ITALYAL'Isola della Rugiada Divina


Gli israeliani sono maleducati?

Articolo apparso sul New York Times il 25 Giugno 1995 e tradotto sull'Internazionale dell'11 Agosto 1995.

(Molti sostengono che l'argomento non fa proprio ridere e quindi non va inserito sotto "humor")

La compagnia dei telefoni israeliana, Bezeq, ha deciso che gli israeliani devono diventare piu' educati al telefono. Bella notizia starete pensando: gli israeliani possono essere maleducati. Una vera scoperta dell'acqua calda.

Ma Bezeq fa sul serio. La compagnia sostiene che la mancanza della piu' elementare cortesia e' diventata un problema, soprattutto con la rapida proliferazione dei telefoni cellulari e la tendenza israeliana a portarseli dietro - e a urlarci dentro - ovunque. Quando ha scoperto che c'era addirittura chi chiaccherava lungo le tombe durante i funerali, Bezeq ha capito che la cosa era andata troppo oltre.

Nell'ultima bolletta spedita ai suoi abbonati (sono 1 milione e 800 mila), Bezeq ha quindi deciso di avviare una offensiva di cortesia. Ha allegato un opuscolo stampato a colori vivaci pieno di illustrazioni e suggerimenti di "galateo della comunicazione".

Spegnere i telefonini durante i funerali ed i concerti. Quando si chiama, non chiedere "Chi parla?".

Molti di questi consigli possono sembrare una questione di semplice buon senso, ma per gli israeliani comportano una vera e propria rivoluzione di comportamento.

Eppure, Bezeq non ha nemmeno menzionato un tipo di conversazione tra le piu' comuni in questo paese.

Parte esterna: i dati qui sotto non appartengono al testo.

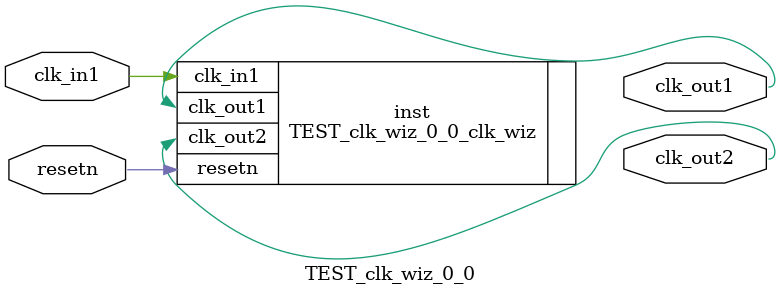
<source format=v>


`timescale 1ps/1ps

(* CORE_GENERATION_INFO = "TEST_clk_wiz_0_0,clk_wiz_v6_0_3_0_0,{component_name=TEST_clk_wiz_0_0,use_phase_alignment=true,use_min_o_jitter=false,use_max_i_jitter=false,use_dyn_phase_shift=false,use_inclk_switchover=false,use_dyn_reconfig=false,enable_axi=0,feedback_source=FDBK_AUTO,PRIMITIVE=MMCM,num_out_clk=2,clkin1_period=10.000,clkin2_period=10.000,use_power_down=false,use_reset=true,use_locked=false,use_inclk_stopped=false,feedback_type=SINGLE,CLOCK_MGR_TYPE=NA,manual_override=false}" *)

module TEST_clk_wiz_0_0 
 (
  // Clock out ports
  output        clk_out1,
  output        clk_out2,
  // Status and control signals
  input         resetn,
 // Clock in ports
  input         clk_in1
 );

  TEST_clk_wiz_0_0_clk_wiz inst
  (
  // Clock out ports  
  .clk_out1(clk_out1),
  .clk_out2(clk_out2),
  // Status and control signals               
  .resetn(resetn), 
 // Clock in ports
  .clk_in1(clk_in1)
  );

endmodule

</source>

Eccola:

"Pronto!" dice la persona che risponde al telefono.
"Yossi?"
"No, mi dispiace, deve aver sbagliato num..."
"SLAM!"

Gli uomini d'affari e i diplomatici cominciano a rendersi conto di dover cambiare i loro modi, avendo riconosciuto che molti stranieri considerano l'espressione "buone maniere israeliane" un ossimoro.

Dopo tutto, questo e' un paese in cui la parola "grazie" non muove mai le labbra dei commessi dei negozi; in cui la gente si intromette nelle conversazioni altrui; in cui si dichiara apertamente al proprio interlocutore che ha detto una sciocchezza e gli si chiede senza problemi quanto guadagna (d'altra parte, gli israeliani sono spesso sconvolti dagli americani dell'era dei talk show che non parlerebbero mai del loro stipendio, ma che sono capaci di discettare in pubblico dei particolari piu' intimi della propria vita sessuale).

Una parte del problema e' data dal fatto che un comportamento considerato dagli stranieri privo di tatto o maleducato, viene visto invece dagli israeliani come semplicemente diretto o franco. Prendiamo per esempio l'abitudine di interrompere una persona che sta parlando nel bel mezzo di una frase.

"Gli israeliani vedono queste interruzioni come semplici correzioni e, in effetti, finire le frasi dell'interlocutore e' un modo per guadagnare tempo", sostiene Lucy Shachar, un'israeliana americana di nascita che dirige dei seminari di "training interculturale" per aziende americane ed israeliane.

Esistono molte teorie su perche' gli israeliani siano come sono.

Alcune fanno riferimento alle radici socialiste del paese e all'enfasi che ha dato all'informalita'; nella loro ribellione contro il sistema dei ghetti europei, i primi pionieri sionisti hanno fatto piazza pulita di molte carinerie, viste come vestigia indesiderate della tradizionale mansuetudine ebraica. Altre ancora osservano che si tratta di un piccolo paese nato dall'idea che tutti gli ebrei siano una famiglia. Si e' forse cortesi con il proprio fratello?

Sturt Schoffmann, uno scrittore di Gerusalemme, suggerisce che molti israeliani si sentano legittimati per il fatto di aver fondato e sostenuto il loro paese. "Mi sono trascinato fin qui da Odessa, vuoi che non ti interrompa quando parli?".

Qualunque ne sia la causa, la maleducazione supera tutte le barriere - siano esse politiche, sociali o religiose. E comincia al vertice. Quando i bambini fanno confusione a scuola, i maestri cercano di farli stare buoni dicendogli: "Non siamo mica alla Knesset!".

Il lato positivo e' che la maleducazione si trasforma raramente in aggressione aperta.